The advantage of Limited Use power-ups is that it gives the level designer the ability to have almost unlimited control over how the player approaches a stage. For example, the game gives the player the ability to fly using a certain power-up. Flight is always an extremely powerful ability. If a player is allowed to fly at any point in the game, it might become possible for the player to bypass most obstacles or even reach places where the designers didn't want him to reach. However, if the player can only fly by collecting a certain item that appears in a specific place and limiting how long the player can use the power, then the designers can prevent the power from becoming a problem. Movement powers such as high jumps or flight tend to be the most common examples of powers that are limited.

However, while the design philosophy of Limited Use has its uses, I have never liked it that much. First off, if most powers in a game are designed to be Limited-Use, then it often becomes obvious as soon as the pertinent power-up appears that you need that power in order to progress through the stage. For example, if you find a flight pad and Red Feathers in Banjo-Kazooie, you obviously need to fly (usually along a route that has Red Feathers) in order to get to your objective. While this can be a useful tool for helping players along in easy games, it can be very predictable. I find it boring stage design myself. In some cases, such as the use of limiting abilities such that they can only be used on specific pads, it can become intrusive to the game and obnoxious.

The greater problem with Limited-Use is that it prevents the player from having fun just paying around with powers. Sometimes it is just fun to be able to play around with an ability, or to use it in unexpected areas to see if you can find something unexpected of hidden. Often, when there are powers that are limited use, the game designers won't make them usable except in places where they are essential to complete a task. However, this means that designers will often to forget to give the player access to some abilities most of the time. For example, Fire Flowers are apparently a very rare thing in Super Mario Galaxy. However, they would not cause any problems in the form of letting the player get into places he should not be, nor would it upset the difficulty of the game too much. Their rareness is inexplicable, and is a bit of a lost opportunity.

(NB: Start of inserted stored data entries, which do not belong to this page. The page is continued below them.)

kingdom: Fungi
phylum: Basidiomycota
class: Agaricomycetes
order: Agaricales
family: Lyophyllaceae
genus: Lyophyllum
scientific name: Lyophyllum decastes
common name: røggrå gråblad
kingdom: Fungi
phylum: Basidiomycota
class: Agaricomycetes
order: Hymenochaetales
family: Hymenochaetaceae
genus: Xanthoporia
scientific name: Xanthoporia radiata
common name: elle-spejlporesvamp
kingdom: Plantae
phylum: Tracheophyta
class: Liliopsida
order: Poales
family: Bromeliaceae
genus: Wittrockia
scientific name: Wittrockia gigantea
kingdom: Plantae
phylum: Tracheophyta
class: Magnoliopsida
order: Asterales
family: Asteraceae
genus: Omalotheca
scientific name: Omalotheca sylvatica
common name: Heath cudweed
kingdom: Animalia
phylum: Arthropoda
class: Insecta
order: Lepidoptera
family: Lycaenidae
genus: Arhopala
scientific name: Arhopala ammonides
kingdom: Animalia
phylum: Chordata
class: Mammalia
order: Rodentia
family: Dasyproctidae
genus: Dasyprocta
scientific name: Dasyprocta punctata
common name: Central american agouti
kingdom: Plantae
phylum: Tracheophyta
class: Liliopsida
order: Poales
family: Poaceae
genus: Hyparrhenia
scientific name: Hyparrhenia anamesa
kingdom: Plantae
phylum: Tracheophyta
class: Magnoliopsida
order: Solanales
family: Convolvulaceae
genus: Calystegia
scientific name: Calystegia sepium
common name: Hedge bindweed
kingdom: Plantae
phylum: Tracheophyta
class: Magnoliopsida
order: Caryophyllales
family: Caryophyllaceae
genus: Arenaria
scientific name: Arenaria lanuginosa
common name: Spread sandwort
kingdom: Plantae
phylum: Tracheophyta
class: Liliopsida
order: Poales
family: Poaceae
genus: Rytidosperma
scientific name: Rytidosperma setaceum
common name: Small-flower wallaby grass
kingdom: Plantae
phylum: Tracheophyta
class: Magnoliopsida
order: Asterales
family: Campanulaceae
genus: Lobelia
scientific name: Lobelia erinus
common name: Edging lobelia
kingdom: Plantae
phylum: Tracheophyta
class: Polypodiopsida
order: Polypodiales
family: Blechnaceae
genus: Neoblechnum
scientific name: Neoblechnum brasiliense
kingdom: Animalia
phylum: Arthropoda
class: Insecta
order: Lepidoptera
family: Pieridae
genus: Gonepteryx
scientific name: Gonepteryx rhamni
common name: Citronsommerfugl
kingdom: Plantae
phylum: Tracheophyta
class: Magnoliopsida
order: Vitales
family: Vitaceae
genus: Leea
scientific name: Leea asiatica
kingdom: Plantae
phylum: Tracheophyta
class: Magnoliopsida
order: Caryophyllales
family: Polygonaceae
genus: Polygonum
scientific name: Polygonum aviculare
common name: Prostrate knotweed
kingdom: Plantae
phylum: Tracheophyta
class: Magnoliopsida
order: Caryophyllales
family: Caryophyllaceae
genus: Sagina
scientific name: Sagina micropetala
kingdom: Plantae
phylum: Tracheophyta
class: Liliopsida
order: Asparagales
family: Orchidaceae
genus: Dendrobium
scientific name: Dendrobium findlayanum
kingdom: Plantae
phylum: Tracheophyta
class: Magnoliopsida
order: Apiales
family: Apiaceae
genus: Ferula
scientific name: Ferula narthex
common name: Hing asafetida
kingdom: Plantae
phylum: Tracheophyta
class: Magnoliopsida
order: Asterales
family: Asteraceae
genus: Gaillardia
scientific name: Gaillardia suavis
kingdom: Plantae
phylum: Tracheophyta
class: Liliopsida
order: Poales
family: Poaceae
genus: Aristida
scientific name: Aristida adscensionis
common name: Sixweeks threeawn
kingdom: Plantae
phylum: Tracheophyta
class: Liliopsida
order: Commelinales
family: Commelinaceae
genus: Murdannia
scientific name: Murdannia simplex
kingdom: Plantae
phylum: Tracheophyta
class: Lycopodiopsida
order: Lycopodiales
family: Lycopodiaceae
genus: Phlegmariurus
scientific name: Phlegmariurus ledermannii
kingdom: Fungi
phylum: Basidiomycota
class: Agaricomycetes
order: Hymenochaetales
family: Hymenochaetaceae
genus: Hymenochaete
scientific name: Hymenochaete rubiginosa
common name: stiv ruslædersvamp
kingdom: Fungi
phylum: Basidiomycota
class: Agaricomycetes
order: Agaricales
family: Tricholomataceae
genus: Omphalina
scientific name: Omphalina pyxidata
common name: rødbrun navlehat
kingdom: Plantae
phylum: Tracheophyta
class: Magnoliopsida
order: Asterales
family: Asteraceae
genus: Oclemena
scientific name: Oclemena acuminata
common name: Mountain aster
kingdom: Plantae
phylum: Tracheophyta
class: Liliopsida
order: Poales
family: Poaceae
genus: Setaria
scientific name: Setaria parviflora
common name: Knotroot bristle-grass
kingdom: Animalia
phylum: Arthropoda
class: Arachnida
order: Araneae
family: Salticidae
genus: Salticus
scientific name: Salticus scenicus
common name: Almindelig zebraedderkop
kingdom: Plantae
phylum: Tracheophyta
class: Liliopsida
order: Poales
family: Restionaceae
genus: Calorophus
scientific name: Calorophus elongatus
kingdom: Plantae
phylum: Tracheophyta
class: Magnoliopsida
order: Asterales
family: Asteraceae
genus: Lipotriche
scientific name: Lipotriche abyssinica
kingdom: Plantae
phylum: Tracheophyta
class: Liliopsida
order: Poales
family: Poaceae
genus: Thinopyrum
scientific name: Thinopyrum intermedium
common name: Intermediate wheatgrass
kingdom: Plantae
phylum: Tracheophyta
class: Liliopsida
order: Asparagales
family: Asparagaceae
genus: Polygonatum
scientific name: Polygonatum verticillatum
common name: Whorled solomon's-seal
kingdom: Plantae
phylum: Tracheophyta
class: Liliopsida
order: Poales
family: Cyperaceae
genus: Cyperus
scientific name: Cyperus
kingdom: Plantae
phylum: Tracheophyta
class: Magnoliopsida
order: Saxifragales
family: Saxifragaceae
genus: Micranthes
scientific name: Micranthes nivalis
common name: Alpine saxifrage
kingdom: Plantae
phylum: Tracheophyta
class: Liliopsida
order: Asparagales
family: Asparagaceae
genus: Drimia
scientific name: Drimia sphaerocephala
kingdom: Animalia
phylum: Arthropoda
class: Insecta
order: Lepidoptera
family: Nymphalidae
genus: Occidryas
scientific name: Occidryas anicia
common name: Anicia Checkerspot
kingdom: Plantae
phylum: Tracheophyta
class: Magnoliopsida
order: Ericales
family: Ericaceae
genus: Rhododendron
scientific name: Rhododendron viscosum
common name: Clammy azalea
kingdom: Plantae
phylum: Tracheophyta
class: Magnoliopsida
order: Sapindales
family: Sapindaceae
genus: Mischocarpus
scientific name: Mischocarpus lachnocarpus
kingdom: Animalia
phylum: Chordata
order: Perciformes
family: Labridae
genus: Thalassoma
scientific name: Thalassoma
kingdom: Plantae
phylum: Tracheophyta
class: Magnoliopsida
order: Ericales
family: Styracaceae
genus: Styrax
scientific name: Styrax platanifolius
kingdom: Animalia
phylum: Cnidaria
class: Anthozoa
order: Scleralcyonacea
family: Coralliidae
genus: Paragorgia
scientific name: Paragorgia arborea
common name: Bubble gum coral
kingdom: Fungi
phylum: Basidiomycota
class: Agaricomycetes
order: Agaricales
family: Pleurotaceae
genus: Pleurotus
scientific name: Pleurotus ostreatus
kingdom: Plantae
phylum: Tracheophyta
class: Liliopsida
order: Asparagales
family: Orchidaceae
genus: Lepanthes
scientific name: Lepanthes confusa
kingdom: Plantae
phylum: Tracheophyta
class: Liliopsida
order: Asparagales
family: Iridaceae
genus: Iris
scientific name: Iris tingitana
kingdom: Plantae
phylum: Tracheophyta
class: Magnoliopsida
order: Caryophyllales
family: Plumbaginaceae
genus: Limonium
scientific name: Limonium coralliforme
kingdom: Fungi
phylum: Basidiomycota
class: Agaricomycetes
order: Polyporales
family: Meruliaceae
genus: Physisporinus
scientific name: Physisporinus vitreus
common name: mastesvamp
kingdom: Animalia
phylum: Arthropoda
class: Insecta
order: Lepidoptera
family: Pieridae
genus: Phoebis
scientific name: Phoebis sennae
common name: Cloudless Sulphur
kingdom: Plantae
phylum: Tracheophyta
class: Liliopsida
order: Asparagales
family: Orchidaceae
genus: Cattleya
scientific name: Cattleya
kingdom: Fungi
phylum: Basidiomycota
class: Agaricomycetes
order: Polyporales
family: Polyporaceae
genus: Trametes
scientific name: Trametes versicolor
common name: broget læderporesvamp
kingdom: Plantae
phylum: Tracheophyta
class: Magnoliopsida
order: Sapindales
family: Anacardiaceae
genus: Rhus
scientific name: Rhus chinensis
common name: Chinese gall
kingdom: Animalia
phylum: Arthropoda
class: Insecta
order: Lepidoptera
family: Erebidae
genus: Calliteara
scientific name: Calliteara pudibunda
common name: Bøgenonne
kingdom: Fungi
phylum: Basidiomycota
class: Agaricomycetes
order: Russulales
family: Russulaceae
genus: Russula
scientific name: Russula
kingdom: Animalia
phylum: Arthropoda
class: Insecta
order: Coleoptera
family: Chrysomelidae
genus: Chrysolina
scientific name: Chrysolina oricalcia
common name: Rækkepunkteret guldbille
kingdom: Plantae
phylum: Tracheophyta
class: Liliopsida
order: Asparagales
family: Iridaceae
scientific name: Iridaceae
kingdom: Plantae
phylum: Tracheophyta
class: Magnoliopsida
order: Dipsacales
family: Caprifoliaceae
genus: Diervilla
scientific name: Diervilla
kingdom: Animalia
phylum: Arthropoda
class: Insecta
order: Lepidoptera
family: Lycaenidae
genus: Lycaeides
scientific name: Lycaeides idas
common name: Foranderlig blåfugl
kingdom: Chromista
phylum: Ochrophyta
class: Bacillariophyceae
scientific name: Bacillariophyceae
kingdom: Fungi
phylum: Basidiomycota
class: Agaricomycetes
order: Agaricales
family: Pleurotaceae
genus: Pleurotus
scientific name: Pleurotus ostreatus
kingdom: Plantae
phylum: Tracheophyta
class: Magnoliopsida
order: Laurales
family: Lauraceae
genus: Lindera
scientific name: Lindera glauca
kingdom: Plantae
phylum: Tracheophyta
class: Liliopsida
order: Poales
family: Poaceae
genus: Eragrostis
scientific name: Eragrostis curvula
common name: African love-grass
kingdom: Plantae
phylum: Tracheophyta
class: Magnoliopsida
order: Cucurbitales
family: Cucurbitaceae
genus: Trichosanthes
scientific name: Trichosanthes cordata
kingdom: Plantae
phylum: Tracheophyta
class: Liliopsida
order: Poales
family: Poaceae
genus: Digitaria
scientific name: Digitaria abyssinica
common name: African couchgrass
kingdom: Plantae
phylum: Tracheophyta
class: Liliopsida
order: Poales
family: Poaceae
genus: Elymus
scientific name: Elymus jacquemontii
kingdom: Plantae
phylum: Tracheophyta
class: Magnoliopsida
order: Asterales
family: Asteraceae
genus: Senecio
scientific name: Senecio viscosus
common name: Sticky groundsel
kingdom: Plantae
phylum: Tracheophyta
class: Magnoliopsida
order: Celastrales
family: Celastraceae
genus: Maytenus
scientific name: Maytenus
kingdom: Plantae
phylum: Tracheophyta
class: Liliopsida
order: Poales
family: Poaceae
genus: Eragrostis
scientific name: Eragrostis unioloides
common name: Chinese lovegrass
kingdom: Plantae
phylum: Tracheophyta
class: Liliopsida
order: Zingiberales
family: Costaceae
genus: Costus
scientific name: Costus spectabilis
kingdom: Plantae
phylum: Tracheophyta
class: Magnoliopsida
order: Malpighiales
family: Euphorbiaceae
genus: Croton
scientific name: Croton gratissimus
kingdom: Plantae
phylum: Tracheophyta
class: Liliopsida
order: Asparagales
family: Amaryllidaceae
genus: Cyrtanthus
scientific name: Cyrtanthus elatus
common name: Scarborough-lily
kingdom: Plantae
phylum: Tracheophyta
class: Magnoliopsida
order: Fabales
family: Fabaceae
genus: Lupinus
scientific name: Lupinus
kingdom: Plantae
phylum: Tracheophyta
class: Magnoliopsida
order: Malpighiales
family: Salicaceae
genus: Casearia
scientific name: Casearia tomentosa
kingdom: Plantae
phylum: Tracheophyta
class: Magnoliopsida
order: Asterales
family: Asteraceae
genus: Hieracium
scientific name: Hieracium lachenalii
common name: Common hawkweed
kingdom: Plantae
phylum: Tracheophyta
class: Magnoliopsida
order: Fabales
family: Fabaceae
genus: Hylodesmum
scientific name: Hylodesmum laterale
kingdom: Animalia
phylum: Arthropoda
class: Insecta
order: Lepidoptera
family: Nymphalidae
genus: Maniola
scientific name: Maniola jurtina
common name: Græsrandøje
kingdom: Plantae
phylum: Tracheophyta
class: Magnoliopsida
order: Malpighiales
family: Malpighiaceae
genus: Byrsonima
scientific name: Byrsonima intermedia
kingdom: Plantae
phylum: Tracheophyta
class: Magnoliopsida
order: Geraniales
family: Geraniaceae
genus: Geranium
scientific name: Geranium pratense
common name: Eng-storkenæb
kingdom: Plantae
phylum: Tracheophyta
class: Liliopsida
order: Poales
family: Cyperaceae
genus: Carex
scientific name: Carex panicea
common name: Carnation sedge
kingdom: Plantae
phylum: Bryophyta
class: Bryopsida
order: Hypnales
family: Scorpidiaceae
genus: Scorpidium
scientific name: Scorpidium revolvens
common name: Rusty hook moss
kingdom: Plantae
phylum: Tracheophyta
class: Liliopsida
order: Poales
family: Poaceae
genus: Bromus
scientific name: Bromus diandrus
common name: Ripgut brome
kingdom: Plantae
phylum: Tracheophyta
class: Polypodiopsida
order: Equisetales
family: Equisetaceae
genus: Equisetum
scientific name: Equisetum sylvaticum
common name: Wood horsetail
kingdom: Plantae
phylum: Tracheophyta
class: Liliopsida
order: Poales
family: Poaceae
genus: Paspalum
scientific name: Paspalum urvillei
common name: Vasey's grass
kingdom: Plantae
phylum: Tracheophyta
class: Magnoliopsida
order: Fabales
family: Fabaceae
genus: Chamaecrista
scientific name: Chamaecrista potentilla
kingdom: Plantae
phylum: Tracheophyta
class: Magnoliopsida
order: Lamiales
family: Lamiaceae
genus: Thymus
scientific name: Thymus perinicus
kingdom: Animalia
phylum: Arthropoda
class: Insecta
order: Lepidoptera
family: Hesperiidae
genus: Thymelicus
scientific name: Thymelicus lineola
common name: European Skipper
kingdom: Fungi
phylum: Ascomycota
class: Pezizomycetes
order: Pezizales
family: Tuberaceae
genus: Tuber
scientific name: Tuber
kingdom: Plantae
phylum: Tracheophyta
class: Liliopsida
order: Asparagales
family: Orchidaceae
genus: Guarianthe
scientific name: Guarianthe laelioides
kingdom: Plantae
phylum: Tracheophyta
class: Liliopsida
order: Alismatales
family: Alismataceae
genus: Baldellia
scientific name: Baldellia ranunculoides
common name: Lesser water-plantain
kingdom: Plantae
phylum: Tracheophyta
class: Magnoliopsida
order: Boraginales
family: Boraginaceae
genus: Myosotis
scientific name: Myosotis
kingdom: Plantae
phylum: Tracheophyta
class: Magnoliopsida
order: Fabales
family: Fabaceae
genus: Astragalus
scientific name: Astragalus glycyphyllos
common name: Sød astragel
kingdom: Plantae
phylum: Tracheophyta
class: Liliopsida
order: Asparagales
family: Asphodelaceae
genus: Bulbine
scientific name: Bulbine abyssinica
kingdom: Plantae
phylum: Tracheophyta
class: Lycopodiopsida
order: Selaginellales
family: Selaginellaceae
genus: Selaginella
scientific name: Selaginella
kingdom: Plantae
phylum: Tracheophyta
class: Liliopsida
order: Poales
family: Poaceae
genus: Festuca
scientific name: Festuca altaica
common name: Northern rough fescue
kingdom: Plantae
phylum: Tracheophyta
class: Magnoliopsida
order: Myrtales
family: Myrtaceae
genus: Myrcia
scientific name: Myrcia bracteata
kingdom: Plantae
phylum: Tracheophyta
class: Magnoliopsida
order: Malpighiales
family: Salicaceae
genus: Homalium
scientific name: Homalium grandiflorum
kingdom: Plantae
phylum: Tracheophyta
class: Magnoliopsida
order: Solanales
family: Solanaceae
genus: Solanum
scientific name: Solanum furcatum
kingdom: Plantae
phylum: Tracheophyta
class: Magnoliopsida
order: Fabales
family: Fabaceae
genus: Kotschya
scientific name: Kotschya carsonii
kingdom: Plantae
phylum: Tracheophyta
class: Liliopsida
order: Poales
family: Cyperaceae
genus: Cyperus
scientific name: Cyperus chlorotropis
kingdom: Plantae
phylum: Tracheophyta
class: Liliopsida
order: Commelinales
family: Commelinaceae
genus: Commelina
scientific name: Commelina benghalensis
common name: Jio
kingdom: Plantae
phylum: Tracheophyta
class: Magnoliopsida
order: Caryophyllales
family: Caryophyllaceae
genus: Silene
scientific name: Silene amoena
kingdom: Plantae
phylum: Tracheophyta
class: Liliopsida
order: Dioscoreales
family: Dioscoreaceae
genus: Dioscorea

The reason I prefer Free Use design is that it opens up the possibility of the player having more than one way through an area. For example, say that a certain power-up can be found in Stage A, but not in stage B. If the player can manage to not lose the power-up after clearing Stage A, he might be able to find a short-cut or hidden reward in Stage B using it. In this sense, Free Use design opens up more design space and rewards the player for playing around with an items powers in various areas. There are actually quite a few examples of this in various Super Mario Bros. games. 

While Limited Use does make design work easier, I think Free Use creates a more rewarding game experience. While it is easier for the designer if you don't have to worry about a player jumping or flying over a wall you don't want him to cross, there are always ways to solve these problems without eliminating the freedom of the player.